I recently completed an analysis for TRAFFIC International to describe trends in the illegal ivory trade from 1996 – 2014. These results are being presented this week at the CITES Standing Committee as part of the document on “Elephant conservation, illegal killing and ivory trade” (in particular see Figures 5-9).
Clearly, it is the results that are of most interest to the audience (of policy makers and NGOs) to help inform decision making about elephants but here I’d like to reflect on the analysis.
The analysis uses quite a complex statistical methodology to turn data about seizures of illicit ivory shipments (from the Elephant Trade Information System) into information about trends in the illegal ivory trade. The methodology is complex because of the inherent biases in seizures data. Specifically, countries differ in their ability to make and report seizures – so an increase in seizures might be because of increased law enforcement not because trade is increasing (as described in this blog post, this set of videos, this PLoS One paper and, if you are a statistician and want more detail, in this Technical Report).
The methodological framework was developed with another statistician (Bob Burn) as part of Darwin Initiative Project 17-020 and we first used it to analyse ivory seizures data for the CITES Conference of the Parties (CoP) in 2013 using data from 1996 – 2012. In this most recent analysis which includes data up to 2014 we use the same methodology and refitted the models so that the trend could be updated with the additional years of data. We did the same for a previous analysis with data up to 2013. For the next CoP analysis the plan is to use the same general methodological framework to update the trend (with 2015 data) and review the variables which account for differences in the seizure and reporting rates between countries and over time.

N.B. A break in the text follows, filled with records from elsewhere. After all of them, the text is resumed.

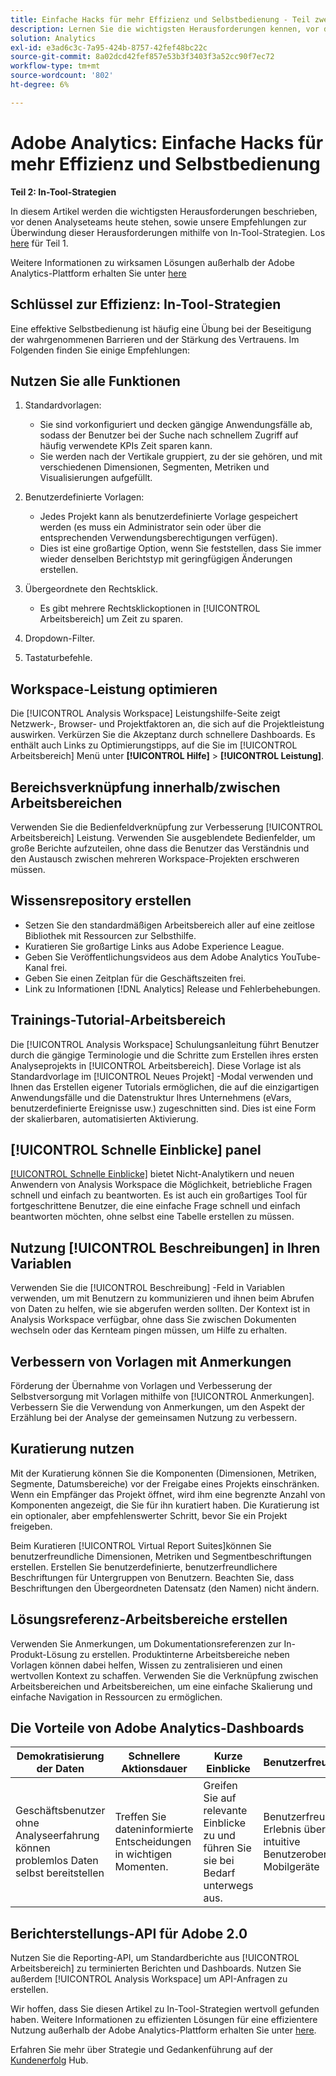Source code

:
 ```yaml
---
title: Einfache Hacks für mehr Effizienz und Selbstbedienung - Teil zwei
description: Lernen Sie die wichtigsten Herausforderungen kennen, vor denen Analytics-Teams heute stehen, und lernen Sie unsere Empfehlungen kennen, wie Sie sie mithilfe von In-Tool-Strategien bewältigen können.
solution: Analytics
exl-id: e3ad6c3c-7a95-424b-8757-42fef48bc22c
source-git-commit: 8a02dcd42fef857e53b3f3403f3a52cc90f7ec72
workflow-type: tm+mt
source-wordcount: '802'
ht-degree: 6%

---
```


# Adobe Analytics: Einfache Hacks für mehr Effizienz und Selbstbedienung

**Teil 2: In-Tool-Strategien**

In diesem Artikel werden die wichtigsten Herausforderungen beschrieben, vor denen Analyseteams heute stehen, sowie unsere Empfehlungen zur Überwindung dieser Herausforderungen mithilfe von In-Tool-Strategien. Los [here](/help/strategy/analytics-simple-hacks-for-efficiency-part-one.md) für Teil 1.

Weitere Informationen zu wirksamen Lösungen außerhalb der Adobe Analytics-Plattform erhalten Sie unter [here](https://docs.google.com/document/d/1fSrC/_yHW04K61K0Phe4dtg1nCU4jDsqrHWc8KVvsJWk/edit?usp=sharing)

## Schlüssel zur Effizienz: In-Tool-Strategien

Eine effektive Selbstbedienung ist häufig eine Übung bei der Beseitigung der wahrgenommenen Barrieren und der Stärkung des Vertrauens. Im Folgenden finden Sie einige Empfehlungen:

## Nutzen Sie alle Funktionen

1. Standardvorlagen:

   * Sie sind vorkonfiguriert und decken gängige Anwendungsfälle ab, sodass der Benutzer bei der Suche nach schnellem Zugriff auf häufig verwendete KPIs Zeit sparen kann.
   * Sie werden nach der Vertikale gruppiert, zu der sie gehören, und mit verschiedenen Dimensionen, Segmenten, Metriken und Visualisierungen aufgefüllt.

1. Benutzerdefinierte Vorlagen:

   * Jedes Projekt kann als benutzerdefinierte Vorlage gespeichert werden (es muss ein Administrator sein oder über die entsprechenden Verwendungsberechtigungen verfügen).
   * Dies ist eine großartige Option, wenn Sie feststellen, dass Sie immer wieder denselben Berichtstyp mit geringfügigen Änderungen erstellen.

1. Übergeordnete den Rechtsklick.

   * Es gibt mehrere Rechtsklickoptionen in [!UICONTROL Arbeitsbereich] um Zeit zu sparen.

1. Dropdown-Filter.

1. Tastaturbefehle.

## Workspace-Leistung optimieren

Die [!UICONTROL Analysis Workspace] Leistungshilfe-Seite zeigt Netzwerk-, Browser- und Projektfaktoren an, die sich auf die Projektleistung auswirken. Verkürzen Sie die Akzeptanz durch schnellere Dashboards. Es enthält auch Links zu Optimierungstipps, auf die Sie im [!UICONTROL Arbeitsbereich] Menü unter **[!UICONTROL Hilfe]** > **[!UICONTROL Leistung]**.

## Bereichsverknüpfung innerhalb/zwischen Arbeitsbereichen

Verwenden Sie die Bedienfeldverknüpfung zur Verbesserung [!UICONTROL Arbeitsbereich] Leistung. Verwenden Sie ausgeblendete Bedienfelder, um große Berichte aufzuteilen, ohne dass die Benutzer das Verständnis und den Austausch zwischen mehreren Workspace-Projekten erschweren müssen.

## Wissensrepository erstellen

* Setzen Sie den standardmäßigen Arbeitsbereich aller auf eine zeitlose Bibliothek mit Ressourcen zur Selbsthilfe.
* Kuratieren Sie großartige Links aus Adobe Experience League.
* Geben Sie Veröffentlichungsvideos aus dem Adobe Analytics YouTube-Kanal frei.
* Geben Sie einen Zeitplan für die Geschäftszeiten frei.
* Link zu Informationen [!DNL Analytics] Release und Fehlerbehebungen.

## Trainings-Tutorial-Arbeitsbereich

Die [!UICONTROL Analysis Workspace] Schulungsanleitung führt Benutzer durch die gängige Terminologie und die Schritte zum Erstellen ihres ersten Analyseprojekts in [!UICONTROL Arbeitsbereich]. Diese Vorlage ist als Standardvorlage im [!UICONTROL Neues Projekt] -Modal verwenden und Ihnen das Erstellen eigener Tutorials ermöglichen, die auf die einzigartigen Anwendungsfälle und die Datenstruktur Ihres Unternehmens (eVars, benutzerdefinierte Ereignisse usw.) zugeschnitten sind. Dies ist eine Form der skalierbaren, automatisierten Aktivierung.

## [!UICONTROL Schnelle Einblicke] panel

[[!UICONTROL Schnelle Einblicke]](https://experienceleague.adobe.com/docs/analytics/analyze/analysis-workspace/panels/quickinsight.html?lang=en) bietet Nicht-Analytikern und neuen Anwendern von Analysis Workspace die Möglichkeit, betriebliche Fragen schnell und einfach zu beantworten. Es ist auch ein großartiges Tool für fortgeschrittene Benutzer, die eine einfache Frage schnell und einfach beantworten möchten, ohne selbst eine Tabelle erstellen zu müssen.

## Nutzung [!UICONTROL Beschreibungen] in Ihren Variablen

Verwenden Sie die [!UICONTROL Beschreibung] -Feld in Variablen verwenden, um mit Benutzern zu kommunizieren und ihnen beim Abrufen von Daten zu helfen, wie sie abgerufen werden sollten. Der Kontext ist in Analysis Workspace verfügbar, ohne dass Sie zwischen Dokumenten wechseln oder das Kernteam pingen müssen, um Hilfe zu erhalten.

## Verbessern von Vorlagen mit Anmerkungen

Förderung der Übernahme von Vorlagen und Verbesserung der Selbstversorgung mit Vorlagen mithilfe von [!UICONTROL Anmerkungen]. Verbessern Sie die Verwendung von Anmerkungen, um den Aspekt der Erzählung bei der Analyse der gemeinsamen Nutzung zu verbessern.

## Kuratierung nutzen

Mit der Kuratierung können Sie die Komponenten (Dimensionen, Metriken, Segmente, Datumsbereiche) vor der Freigabe eines Projekts einschränken. Wenn ein Empfänger das Projekt öffnet, wird ihm eine begrenzte Anzahl von Komponenten angezeigt, die Sie für ihn kuratiert haben. Die Kuratierung ist ein optionaler, aber empfehlenswerter Schritt, bevor Sie ein Projekt freigeben.

Beim Kuratieren [!UICONTROL Virtual Report Suites]können Sie benutzerfreundliche Dimensionen, Metriken und Segmentbeschriftungen erstellen. Erstellen Sie benutzerdefinierte, benutzerfreundlichere Beschriftungen für Untergruppen von Benutzern. Beachten Sie, dass Beschriftungen den Übergeordneten Datensatz (den Namen) nicht ändern.

## Lösungsreferenz-Arbeitsbereiche erstellen

Verwenden Sie Anmerkungen, um Dokumentationsreferenzen zur In-Produkt-Lösung zu erstellen. Produktinterne Arbeitsbereiche neben Vorlagen können dabei helfen, Wissen zu zentralisieren und einen wertvollen Kontext zu schaffen. Verwenden Sie die Verknüpfung zwischen Arbeitsbereichen und Arbeitsbereichen, um eine einfache Skalierung und einfache Navigation in Ressourcen zu ermöglichen.

## Die Vorteile von Adobe Analytics-Dashboards

| Demokratisierung der Daten | Schnellere Aktionsdauer | Kurze Einblicke | Benutzerfreundlichkeit |
| --- | --- | --- | --- |
| Geschäftsbenutzer ohne Analyseerfahrung können problemlos Daten selbst bereitstellen | Treffen Sie dateninformierte Entscheidungen in wichtigen Momenten. | Greifen Sie auf relevante Einblicke zu und führen Sie sie bei Bedarf unterwegs aus. | Benutzerfreundliches Erlebnis über die intuitive Benutzeroberfläche für Mobilgeräte |

## Berichterstellungs-API für Adobe 2.0

Nutzen Sie die Reporting-API, um Standardberichte aus [!UICONTROL Arbeitsbereich] zu terminierten Berichten und Dashboards. Nutzen Sie außerdem [!UICONTROL Analysis Workspace] um API-Anfragen zu erstellen.

Wir hoffen, dass Sie diesen Artikel zu In-Tool-Strategien wertvoll gefunden haben. Weitere Informationen zu effizienten Lösungen für eine effizientere Nutzung außerhalb der Adobe Analytics-Plattform erhalten Sie unter [here](https://docs.google.com/document/d/1fSrC/_yHW04K61K0Phe4dtg1nCU4jDsqrHWc8KVvsJWk/edit?usp=sharing).

Erfahren Sie mehr über Strategie und Gedankenführung auf der [Kundenerfolg](https://experienceleague.corp.adobe.com/docs/customer-success/customer-success/overview.html) Hub.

The complex methodology is becoming more routine
What I find pleasing is that the methodological framework is becoming more routine in its use which is great as this was one of the aims of our Darwin project. This routine use, or standardisation of the methodological approach, has a number of advantages:
The first is that the ability to “turn the handle” and update the results relatively straightforwardly helps given that these analyses are almost always carried out under quite tight time pressure. Note that we are still thinking carefully about what needs to be done and it still takes (quite a bit of) time and a statistician to obtain the results but it is much quicker than if we had to create a new strategy every time data is added,
Second, because the method is being used more routinely people are more familiar with it. Similarly the reporting of results (in this case the Transactions and Weights Indices) is also familiar and so people can get straight on to understanding the message. Note that I am not saying that the indices are difficult to understand just that familiarity can aid understanding. In fact we spent a long time making sure that we outputs that are simple to understand, even though the methodology to get these outputs is complex.
Third, because the methods are routine and have already been documented and peer-reviewed then the reports do not need to contain lengthy annexes detailing the methodology. This means that people don’t need to spend time and resources reviewing them or worrying about them and debating their legitimacy.
These are great pay-offs for a methodological framework that we thought about and developed over several years. None of this means that we are becoming complacent or that the methodology remains fixed for ever. There is always space to make minor adjustments and learn and improve on previous analyses within the existing framework. As statistical methods and computational power increases others may develop alternative methods to provide different insights into the data. But we have a solid foundation and framework to build on and a strategy for producing standard analyses for reporting purposes whilst new methodologies and adaptations and improvements of the existing methodology can be carried out alongside this.